A sample of Lawrence-area farmers and ranchers will receive a phone call, mail questionnaire or personal visit in coming weeks as part of an annual nationwide survey.
Eldon Thiessen, of the Kansas Agricultural Statistics, said the U.S. Department of Agriculture collects information from about 125,000 producers across the country and releases the data in a series of reports June 30. The survey will focus on estimates of crop acreage, grain stocks, livestock inventories, number of farms and farmland area, and other statistics.
"The numbers are combined from all the states to provide information to Kansas and the USDA in Washington (D.C.)," he said.
More than 4,000 Kansas farmers and ranchers will be randomly selected to take part in the survey. Thiessen said KAS maintains a list of farm operators and uses a statistical sampling procedure to compile a representative sample.
"WE GROUP farms by the size of operation and pick a sample of each group," he said. "There's such a large number of small farms in the state that we might talk to 200 of them. We might have only 30 farmers with very large operations and we'd probably talk to all of them, their impact is so great."
KAS officials also designates certain land areas known as segments they visit for personal interviews with the operators, Thiessen said.
The Kansas Department of Agriculture contracts a group of people through the National Association of State Departments of Agriculture to collect data for the survey. The surveyors reside throughout the state, and conduct the legwork for all of the state's surveys.
Thiessen said the information provided by farmers is used exclusively for the state report. "None is ever released as an individual report," he said. "They are kept strictly confidential."
THE JUNE agricultural survey is the largest of several conducted each year by KAS, Thiessen said.
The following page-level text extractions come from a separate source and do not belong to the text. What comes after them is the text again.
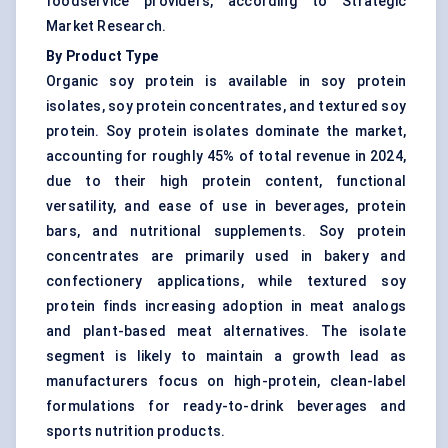
foodservice providers, according to Strategic
Market Research.
By Product Type
Organic soy protein is available in soy protein
isolates, soy protein concentrates, and textured soy
protein. Soy protein isolates dominate the market,
accounting for roughly 45% of total revenue in 2024,
due to their high protein content, functional
versatility, and ease of use in beverages, protein
bars, and nutritional supplements. Soy protein
concentrates are primarily used in bakery and
confectionery applications, while textured soy
protein finds increasing adoption in meat analogs
and plant-based meat alternatives. The isolate
segment is likely to maintain a growth lead as
manufacturers focus on high-protein, clean-label
formulations for ready-to-drink beverages and
sports nutrition products.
Officials also survey producers in September for information on the harvest of wheat and other small grains, in December for details of the harvest of sorghum, soybeans, corn and other summer crops, and in March for a prediction of what and how much acreage farmers intend to plant for the coming year.
The June survey findings will go to government policymakers and farm organizations, which use the results to help develop farm policy positions. But Thiessen said the findings also play a key role in predicting the agriculture production for the state and country.
"We live in a country where we have a free enterprise economy," he said. "It is important to know what the supply is to make the market place function effectively. Whether or not there are statistics, prices will respond to the supply. Statistics help the market respond to supply in favor of producers."